Giáo dục mới tại Việt Nam thập niên 1940

Progressive Education in Vietnam in the 1940s

Book Reviews

Nguyễn Thụy Phương

Ho Chi Minh: Ho Chi Minh City Literature and Arts Publishing House, 2018.

Reviewed by Do Dieu Khue (PhD, Seoul National University)

This short but minute piece of research disposes the mythical thinking that Progressive Education or Éducation Nouvelle was introduced into Vietnam in the 2000s along with the country’s economic-cultural opening and integration. As the book’s title firmly asserts, Progressive Educational thought – placing children at the center of the education system from which they naturally grow physically, mentally, and intellectually – was studied and experimented in the northern part of Vietnam as early as the 1940s. In the early days of the newly liberated nation-state, a group of local intellectuals who had been in the Scout Movement during the French colonial period were pioneers in opening the first Vietnamese private preschool. By digging through numerous family and national archives in France, Switzerland and Vietnam, as well as conducting in-depth interviews, the author was able to map out the route of Progressive Education from its cradle in Europe to its fertile land Vietnam.

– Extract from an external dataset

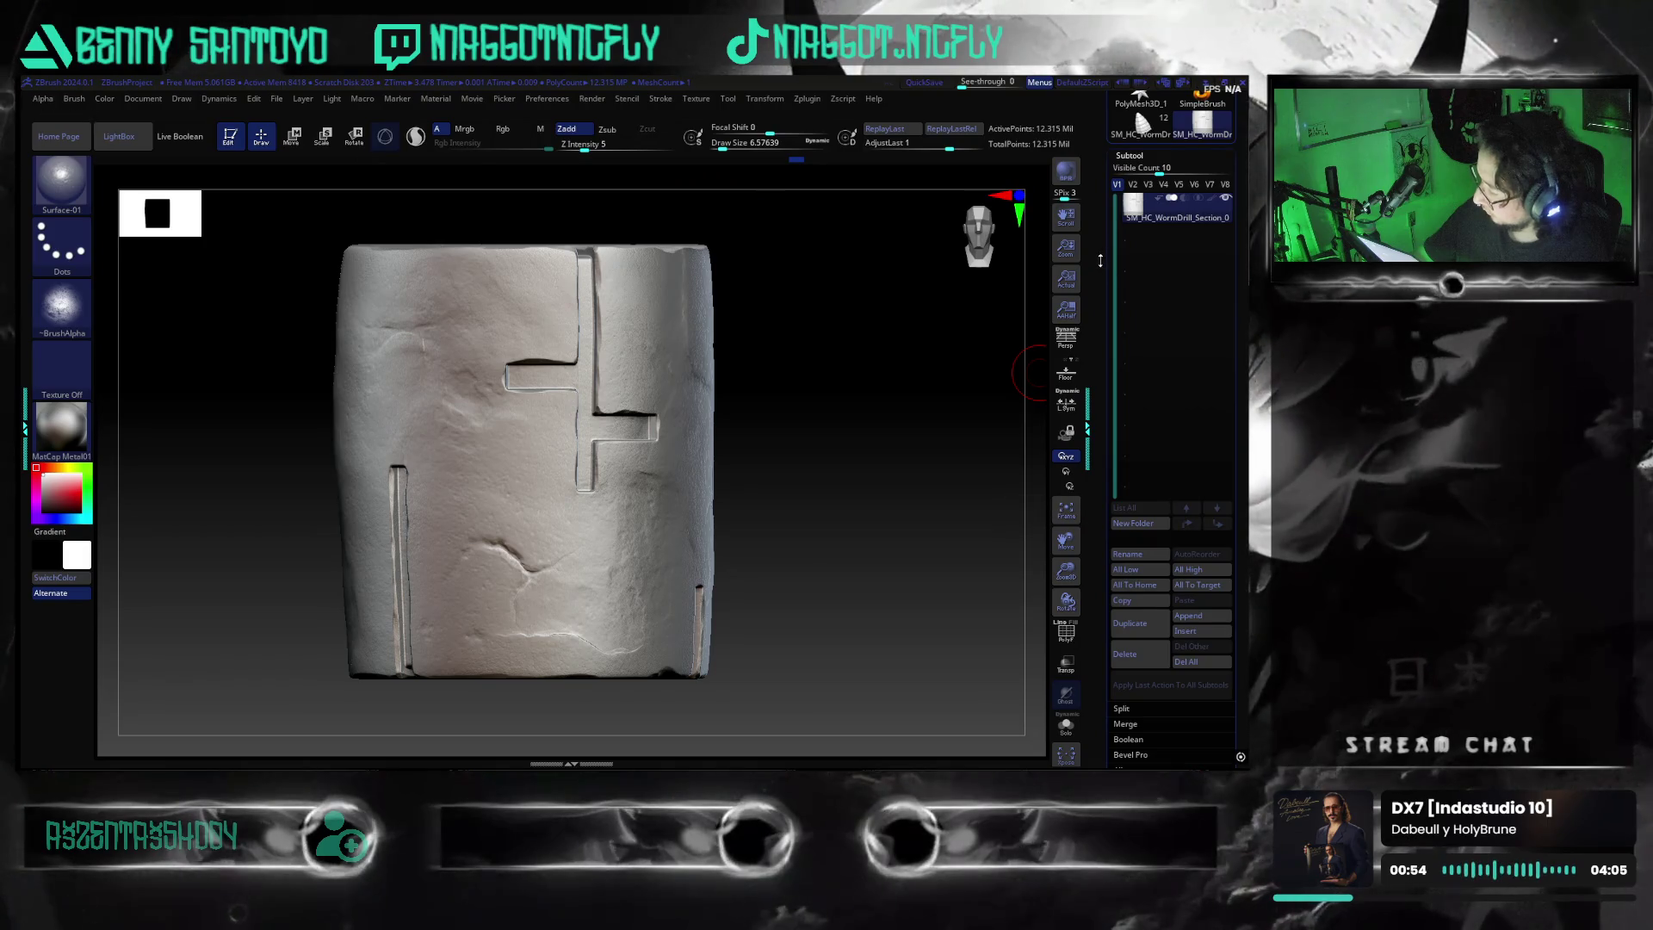
pyautogui.moveTo(1111, 268); pyautogui.dragTo(1099, 367)
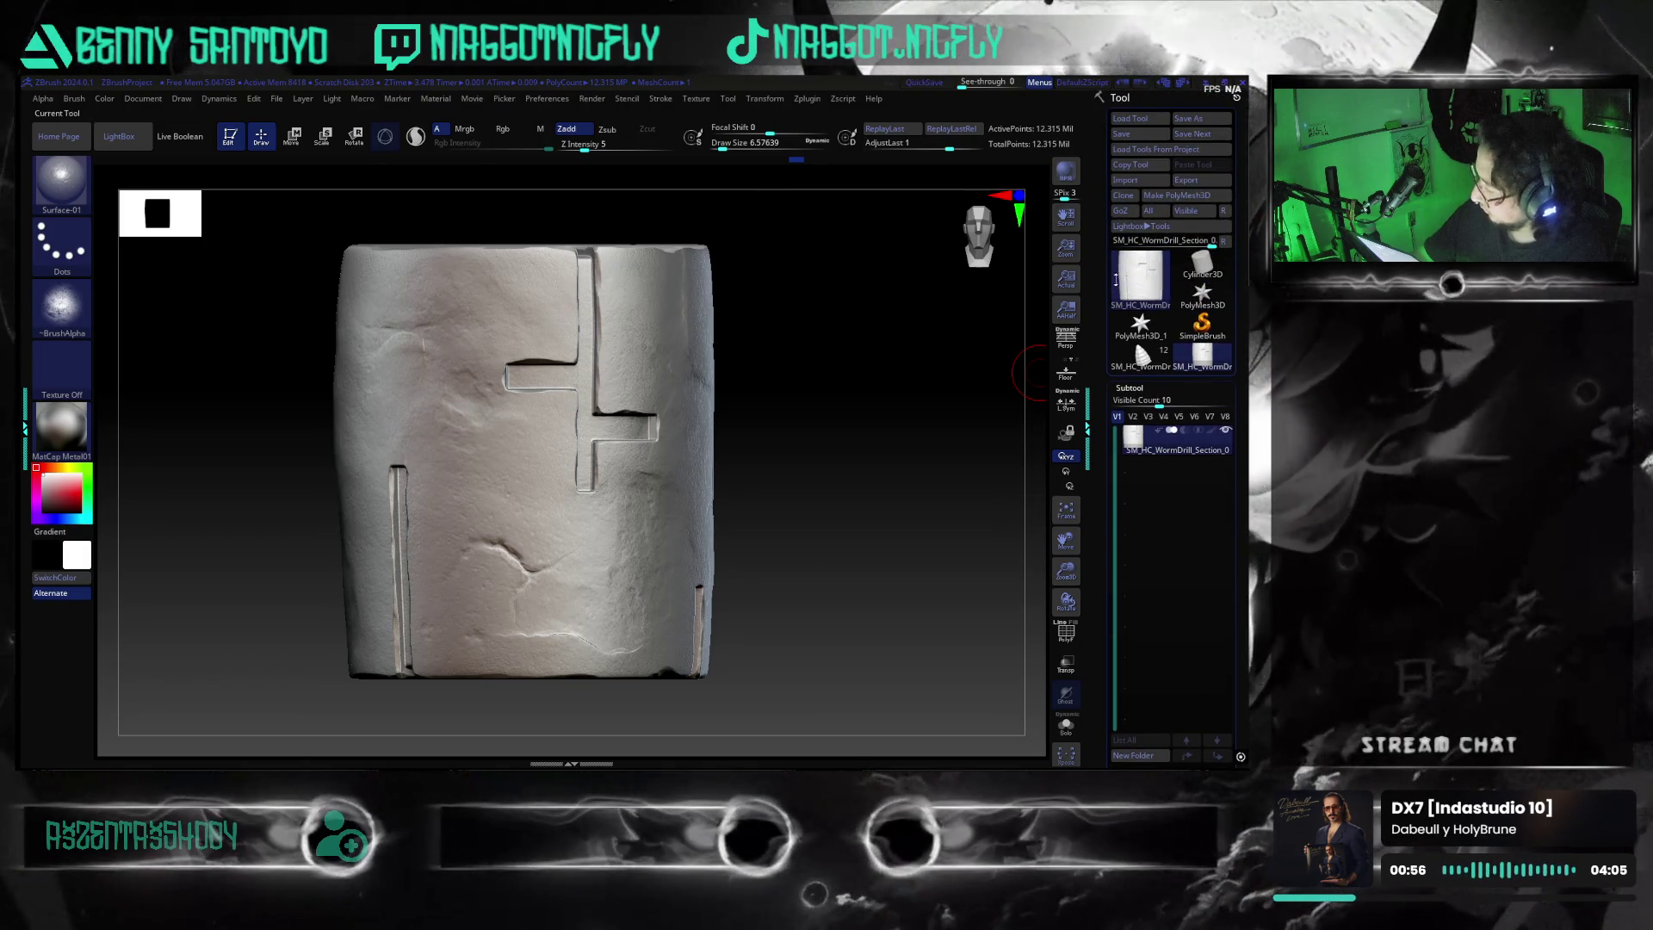
pyautogui.click(1133, 182)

Chapter 1 provides the historical background of the birth and growth of preschools in Indochina under French colonization and their underlying political motivations. Chapter 2 then acknowledges the role of the Scout Movement in shaping a “new generation” (71, 76-77, 156) of Vietnamese intellectuals, businessmen, educators and teachers, with their ideals for reform and desire for “self-reliant civilization” that motivated them to open two experimental infant classes in 1943-44. Chapter 3, the heart of the research project, follows the footsteps of teacher Nguyen Phuoc Vinh Bang from establishing and running Bach Thao – the first Vietnamese private preschool – based on his own understanding of Progressive Education in Hanoi in 1946, to his migration to Geneva where he became a renowned pedagogical psychologist, the right-hand man of Jean Piaget.

Through its surprising yet interesting discoveries, this micro-historical study involves far-reaching implications and raises broader questions of creativity, responsibility, dedication and courage for the educators of today and tomorrow. An earnest scholarly work written in the style of a travel journal, this book is of interest to both specialists and general readers.

While enthusiastically depicting the achievements of Vinh Bang and Bach Thao for “laying the foundation of kindergarten education in Vietnam” (156), nevertheless, the author seems to overestimate the importance of the historical events of this period. Even though they were established based on pure goodwill and highly progressive ideas, the experimental infant classes embraced a relatively limited scope and target students: urban kids from rich families around Hanoi. Bach Thao in fact existed for less than a year, with only 40-50 children enjoying its reformative model. No legacy of this school nor its principal Vinh Bang was traced in the preschools that were established later in the 1950s or post-1975 Vietnam. The fact that he moved to Switzerland together with all of his progressive reading materials, journals and experiences (similar to many of his Vietnamese elite colleagues) which were just unearthed 70 years later by the author herself, reflects the limitations of the people of Vinh Bang’s generation as well as their legacy. Nurturing talent and the flight of human capital, therefore, are among the other issues that arise while reading this book.

Despite the minor shortcomings, this exquisite book is a must-read and a source of inspiration for anyone interested in education, child development, pedagogical history and psychology.